5 stars Early master of the blues
Son House is an early blues singer, who, along with Charlie Patton and Willie Brown, in the words of the liner notes, "helped to shape the music of three younger men who would far exceed their fame"--Robert Johnson, Howlin' Wolf, and Muddy Waters. The musical progeny of House and his colleagues alone testifies to their significance.

The songs on this CD were recorded long after he had ceased making singing a career. He was in his 60s when these tracks were recorded in 1965. Even at that, the results speak to a master bluesman.

In "Death Letter," he shows a lively acoustic guitar style, well played. Although past his vocal prime, he sings this tune well. One nice line:

"You know it's so hard to love someone
Who don't love you."

"John the Revelator" is a song with religious themes. It is voice only, with only his clapping serving as any sort of instrumentation. The vocalizations are compelling. One recurring set of lines:

"Tell me who's that writin'?
John the Revelator
Wrote the book of the seven seals."

"Empire State Express" features Al Wilson on guitar backing House on vocals and guitar. This is a lively tune. The song focuses on his baby being on board a train, and all that goes with that. Nice blues tune!

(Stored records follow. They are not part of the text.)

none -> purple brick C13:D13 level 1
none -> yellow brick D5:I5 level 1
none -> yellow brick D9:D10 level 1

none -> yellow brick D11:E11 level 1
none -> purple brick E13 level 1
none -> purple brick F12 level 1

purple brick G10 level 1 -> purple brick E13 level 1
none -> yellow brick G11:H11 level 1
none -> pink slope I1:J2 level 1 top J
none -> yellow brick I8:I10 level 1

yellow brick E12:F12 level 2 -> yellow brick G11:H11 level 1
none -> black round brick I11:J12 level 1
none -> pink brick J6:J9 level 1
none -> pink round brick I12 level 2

So, here is a CD with rather few songs on it, but it is still a nice entrée to the work of Son House.


4 stars Mississipi blues by the master
When the Mississippi blues giant, Eddie 'Son' House was rediscovered in 1964 he was 62 years old and had given up music some 16 years previously. Practice soon restored much of his original mastery and he was signed up the following year by John Hammond for a Columbia Records session. The LP that emerged comprised the first nine of these tracks, and represented a powerful come-back, with stand-out numbers 'Death Letter', 'Empire State Express', and 'Levee Camp Moan', as well as the unaccompanied 'John The Revelator'.

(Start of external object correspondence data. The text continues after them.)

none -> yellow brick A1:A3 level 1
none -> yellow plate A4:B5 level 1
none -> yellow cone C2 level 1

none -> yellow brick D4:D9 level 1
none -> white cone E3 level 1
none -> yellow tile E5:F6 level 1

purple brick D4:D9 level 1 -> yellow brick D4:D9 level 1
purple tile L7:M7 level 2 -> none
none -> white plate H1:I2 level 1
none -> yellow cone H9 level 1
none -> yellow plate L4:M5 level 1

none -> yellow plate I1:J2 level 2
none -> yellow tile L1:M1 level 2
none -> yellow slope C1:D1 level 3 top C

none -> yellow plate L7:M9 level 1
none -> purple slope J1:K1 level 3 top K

In 1992 a double CD was released, with the original nine tracks supplemented by an additional seven unreleased titles as well as five alternate takes. But what should have been an occasion for celebration turned out to be disappointing in the extreme. The new material was a pale shadow of that previously issued, and many critics thought it would have been better left in the vaults.

The present single CD includes just five of the originally unreleased titles, and so offers some kind of compromise, with the worst of the 'new' material being omitted. Of that retained, perhaps 'Pony Blues' disappoints the most. The delivery is extremely hesitant and stumbling, in direct contrast to Son's superb 1942 recording of this classic that he learned from his old friend Charley Patton. 'Motherless Children' suffers in the same way, and Son coughs and wheezes his way through a depressing version of 'Downhearted Blues'. Only 'President Kennedy', to the same melody as his 1942 'American Defense', and 'Yonder Comes My Mother' with, presumably, the added guitar of Al Wilson, in any way compare with the quality and power of the first nine tracks which more than justify the purchase of this mid-price CD.